In a previous post, I wrote about how steps and variables become part of a "snapshot" when a release is created in Octopus. I mentioned that one of the changes I am working on is to introduce the concept of a 'role' into Octopus.
How it used to work
To recap, in the 1.0 versions of Octopus Deploy, an environment has machines, and steps in a project reference those machines:
In the example above, I'm creating a step for a NuGet package, and I've selected two machines from the production environment.
This design has downsides:
- If you add or remove a machine, you'll have to update every project, and create new releases
- Old releases will not be deployed to the new machine, or will not be allowed to deploy if they reference a non-existent machine
In a world of cloud computing and scaling out, this is very problematic, and so I've been working on a fix.
How it will work
In Octopus Deploy 1.1, you'll be able to tag machines as serving one or more 'roles', which you can define yourself.
When you create a step or a variable, instead of choosing machines specifically, you'll just choose a role to target:
The same applies to variables - a variable can now be scoped to a 'role' instead of to a machine.
Upgrading
For customers with existing data in Octopus Deploy, this creates a problem. Previously, steps referenced machines. In the new model, steps reference roles, and machines are in roles. The two data models are incompatible, and I'm trying to decide how the migration experience will work.

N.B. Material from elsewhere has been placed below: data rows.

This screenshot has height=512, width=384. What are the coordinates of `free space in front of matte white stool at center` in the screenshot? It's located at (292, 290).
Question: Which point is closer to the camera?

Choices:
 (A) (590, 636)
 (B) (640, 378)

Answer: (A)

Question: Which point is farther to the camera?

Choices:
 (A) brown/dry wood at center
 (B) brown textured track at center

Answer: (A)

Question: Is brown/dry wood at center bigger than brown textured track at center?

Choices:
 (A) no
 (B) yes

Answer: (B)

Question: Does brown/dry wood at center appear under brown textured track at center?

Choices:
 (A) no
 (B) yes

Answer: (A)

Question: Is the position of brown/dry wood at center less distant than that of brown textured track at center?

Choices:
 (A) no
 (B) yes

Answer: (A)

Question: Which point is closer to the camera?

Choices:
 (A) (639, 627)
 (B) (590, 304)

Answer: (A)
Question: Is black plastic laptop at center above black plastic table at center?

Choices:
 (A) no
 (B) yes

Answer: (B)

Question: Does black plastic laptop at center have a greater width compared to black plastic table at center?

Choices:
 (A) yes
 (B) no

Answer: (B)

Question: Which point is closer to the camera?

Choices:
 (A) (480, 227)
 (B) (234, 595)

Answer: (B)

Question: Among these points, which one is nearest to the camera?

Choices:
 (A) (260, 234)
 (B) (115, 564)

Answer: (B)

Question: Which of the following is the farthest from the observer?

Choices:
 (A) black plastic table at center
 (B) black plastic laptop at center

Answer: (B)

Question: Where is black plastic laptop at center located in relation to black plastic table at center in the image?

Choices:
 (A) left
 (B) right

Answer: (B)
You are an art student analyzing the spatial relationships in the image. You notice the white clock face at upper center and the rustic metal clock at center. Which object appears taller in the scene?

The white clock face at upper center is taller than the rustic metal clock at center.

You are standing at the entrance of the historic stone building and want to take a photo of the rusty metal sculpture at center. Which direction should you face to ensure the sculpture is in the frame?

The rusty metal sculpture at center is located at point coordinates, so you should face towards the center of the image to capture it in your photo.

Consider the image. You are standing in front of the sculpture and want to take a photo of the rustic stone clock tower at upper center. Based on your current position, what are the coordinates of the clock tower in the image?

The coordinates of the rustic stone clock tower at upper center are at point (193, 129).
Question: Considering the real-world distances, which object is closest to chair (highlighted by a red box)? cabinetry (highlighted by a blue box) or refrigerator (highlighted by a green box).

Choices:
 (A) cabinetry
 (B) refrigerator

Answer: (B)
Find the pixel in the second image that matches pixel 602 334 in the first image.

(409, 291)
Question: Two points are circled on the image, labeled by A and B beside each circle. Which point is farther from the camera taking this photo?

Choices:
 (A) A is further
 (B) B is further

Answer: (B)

There seem to be a few options. One is to break backwards compatibility - old releases/projects could become read-only, and users will have to visit each project to create new releases after defining the roles and updating steps/variables. Only then would you be able to deploy releases again. Obviously this has a lot of downsides.
Option 2 is to keep backwards compatibility indefinitely, by supporting both models. While this might be a better short term experience, in the long term I think it would just create confusion, as there would be two ways to do the same thing. The role-based model has no real downsides compared to the old model, so supporting the old model indefinitely makes no sense.
Finally, option 3 is to "adapt" the data, by automatically giving each machine a unique role (e.g., "machine-123"), and then converting old steps/variables that referenced that machine to reference its unique role instead. This way we move everything to a role-based model, old releases can continue to be deployed, and users can tidy up/refactor the roles as necessary after upgrading. It might be confusing at first, but Octopus Deploy users are all very clever, so I think they can handle it :)
Summary
Dealing with this kind of semantic difference in schema versions is an interesting problem, and at the moment I am leaning towards option 3.